15. We were eating dinner tonight, when my daughter said to me, “I see your glass is empty. Would you like another one?” I replied: Why would I want two empty glasses?

16. My wife caught me standing on the bathroom scale, sucking in my stomach…“Ha­­! That’s not going to help,” she said. “Sure, it does,” I said. “It’s the only way I can see the numbers.”


17. Easter and April Fools’ are on the same day this year. For efficiency’s sake, send your kids out to look for eggs that aren’t there.

18. I asked my dad how to get girls and he said to use this pickup line: Ford F-150, Chevy Silverado, Dodge Ram, Toyota Tundra, Nissan Titan, GMC Sierra, Honda Ridgeline.

19. Back when I got engaged in 2009, my now-wife and I went for a picnic. I had the engagement ring wrapped in tinfoil in the picnic bag. When we were done eating, I took it out but didn’t unwrap it, and then I sneakily dialed her cell number. This was a bit we would do every now and then (call each other in the same room) so it wasn’t that unusual. She picks up the phone and says, “Oh hello, why are you calling?” To which I respond, “Oh I just felt like… [Unwraps tinfoil] Giving you a ring.”

20. My daughter turned 18 today, so I bought her a locket and put her picture in it. As I gently placed it around her neck, choking back the tears, I said, “Well, sweetheart, I guess you really are…” Independant.

21. Came up during a conversation about having a bonfire:

Dad: “Here’s something you might not have known about me, I can cut wood by just looking at it”

Me, fully expecting a dad joke: “I don’t believe you but would you care to elaborate”

Dad: “Its true! I saw it with my own eyes”

22. My teenage daughter came home from school and she was blazing mad. “We had sex education today, dad and you lied to me! You told me if I have sex before my sixteenth birthday, my boyfriend will die!” I put down my newspaper, looked at her and said… “Oh, he will, sweetheart. He will”.

23. How do you distinguish between an alligator and a crocodile? Just ask if you’ll see it later or in a while.
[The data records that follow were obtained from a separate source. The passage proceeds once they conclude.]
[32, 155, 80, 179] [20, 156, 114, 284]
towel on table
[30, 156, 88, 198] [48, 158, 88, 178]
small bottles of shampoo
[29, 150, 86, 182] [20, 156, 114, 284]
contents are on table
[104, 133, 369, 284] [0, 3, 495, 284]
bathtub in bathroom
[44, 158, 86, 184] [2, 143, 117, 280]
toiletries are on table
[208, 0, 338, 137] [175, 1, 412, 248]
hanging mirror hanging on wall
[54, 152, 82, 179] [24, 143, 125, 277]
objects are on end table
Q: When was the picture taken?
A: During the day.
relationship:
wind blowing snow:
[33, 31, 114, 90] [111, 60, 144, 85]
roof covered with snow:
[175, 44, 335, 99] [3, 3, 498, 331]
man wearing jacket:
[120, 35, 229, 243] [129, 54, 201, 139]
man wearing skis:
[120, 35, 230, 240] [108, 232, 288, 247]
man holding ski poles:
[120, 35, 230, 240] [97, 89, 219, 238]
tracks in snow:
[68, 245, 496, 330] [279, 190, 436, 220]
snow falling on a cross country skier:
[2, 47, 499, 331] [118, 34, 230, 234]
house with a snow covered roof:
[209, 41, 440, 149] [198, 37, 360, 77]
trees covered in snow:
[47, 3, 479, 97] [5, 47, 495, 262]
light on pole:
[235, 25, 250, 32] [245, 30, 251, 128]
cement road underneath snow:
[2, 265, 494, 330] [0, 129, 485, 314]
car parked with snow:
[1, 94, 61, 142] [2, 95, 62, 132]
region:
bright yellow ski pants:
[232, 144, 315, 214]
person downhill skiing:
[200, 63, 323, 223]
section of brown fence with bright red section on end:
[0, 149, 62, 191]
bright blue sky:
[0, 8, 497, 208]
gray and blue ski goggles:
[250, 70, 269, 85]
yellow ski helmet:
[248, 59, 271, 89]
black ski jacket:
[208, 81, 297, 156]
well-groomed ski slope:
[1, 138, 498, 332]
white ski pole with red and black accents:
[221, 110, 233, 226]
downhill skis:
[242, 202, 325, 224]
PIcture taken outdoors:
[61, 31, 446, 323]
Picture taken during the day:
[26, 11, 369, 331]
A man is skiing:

24. I went into my son’s room to see that it was unusually clean and looked fresh. Then, I saw an envelope, propped up prominently on the pillow. It was addressed, ‘Dad’. With the worst premonition, I opened the envelope: “Dear Dad. It is with great regret and sorrow that I’m writing you. I had to elope with my new girlfriend, because I wanted to avoid a scene with Mom and you. I’ve been finding real passion with Stacy. She is so nice, but I knew you would not approve of her because of all her piercings, tattoos, her tight motorcycle clothes and because she is so much older than I am. But it’s not only the passion, Dad. She’s pregnant. Stacy said that we will be very happy. She owns a trailer in the woods, and has a stack of firewood for the whole winter. We share a dream of having many more children. Stacy has opened my eyes to the fact that marijuana doesn’t really hurt anyone. We’ll be growing it for ourselves and trading it with the other people in the commune for all the cocaine and ecstasy we want. In the meantime, we’ll pray that science will find a cure for AIDS so that Stacy can get better. She sure deserves it! Don’t worry Dad, I’m 15, and I know how to take care of myself. Someday, I’m sure we’ll be back to visit so you can get to know your many grandchildren. Love, your son, Joshua. P.S. Dad, none of the above is true. I’m over at Jason’s house. I just wanted to remind you that there are worse things in life than the school report that’s on the kitchen table. Call when it is safe for me to come home!”

25. I accidentally handed my wife a glue stick instead of a chapstick. She must be really mad because she’s still not talking to me!